Zooming in, we next develop tools to view an entire population of active catalysts and how it dynamically changes over the course of an entire selection. Working with a model selection for de novo RNA triphosphorylation catalysts, we develop a new high-throughput method to measure many active catalysts in parallel, building the first portrait of how tens of thousands of different functional molecules enrich or disappear over the course of an entire artificial selection. New heuristics for assessing the effectiveness of various activity- estimation methods allowed us to efficiently identify highly active ribozymes, as well as estimating catalytic activity without performing any additional experiments. We also present the first picture of non-ideality during a real selection, demonstrating that stochastic effects can be a powerful and quantifiable confounding factor on predicted selection dynamics. Finally, this analysis allows us to build the highest-resolution extant picture of a biocatalyst activity distribution, showing a catalytic activity that is log-normal, consistent with a mechanism for the emergence of activity as the product of many independent contributions.
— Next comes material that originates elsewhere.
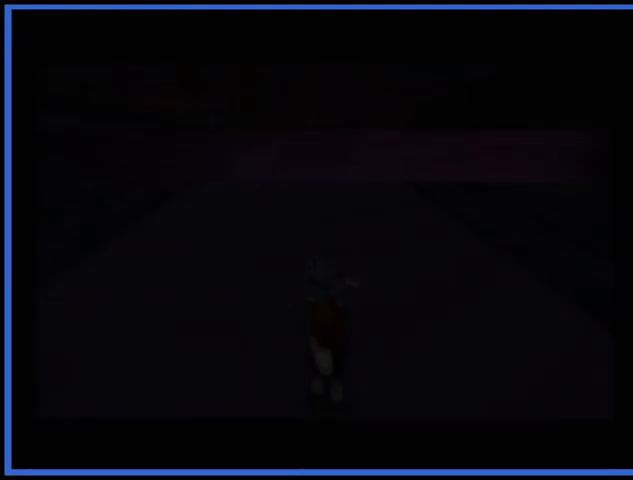
{"buttons": [], "left_stick": "up", "right_stick": "center", "events": []}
Finally, we design our own model selection to investigate the evolution of a theoretical aminoacylase RNA whose existence may have been crucial to the origin of the genetic code. Using this system, we have developed techniques for Sequencing to determine Catalytic Activity Paired with Evolution (SCAPE), a comprehensive workflow that allows complete mapping of large, dynamic landscape of chemical activity. By measuring catalytic activity of millions of evolved biomolecules simultaneously, we pair kinetic variations with genetic sequence at single nucleotide resolution, building the first complete map of all evolutionary pathways to an engineered function from anywhere in genetic space. The resulting map contains approximately six orders of magnitude more data than any previously- measured landscape of catalytic data, and suggests features of genetic epistasis and evolutionary ruggedness may be remarkably consistent across many unrelated biocatalysts with similar function. Our methods and results suggest general applicability to more complicated systems, as a viable alternative to the heuristic methods typically used to evaluate molecular selections, as well as validating a suite of capable tools for quantifying and optimizing the emergence of a wide range of evolvable biocatalytic functions.